▶ Aim of the exercise
Would you retype exactly the lines from the one containing "Les Octets Libres" through the last line of the records below, and nothing else?

#### Provided information ####

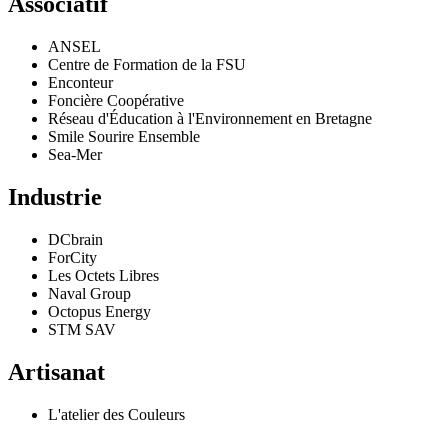
Associatif
ANSEL
Centre de Formation de la FSU
Enconteur
Foncière Coopérative
Réseau d'Éducation à l'Environnement en Bretagne
Smile Sourire Ensemble
Sea-Mer
Industrie
DCbrain
ForCity
Les Octets Libres
Naval Group
Octopus Energy
STM SAV
Artisanat
L'atelier des Couleurs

####

▶ Exercise response
Les Octets Libres
Naval Group
Octopus Energy
STM SAV
Artisanat
L'atelier des Couleurs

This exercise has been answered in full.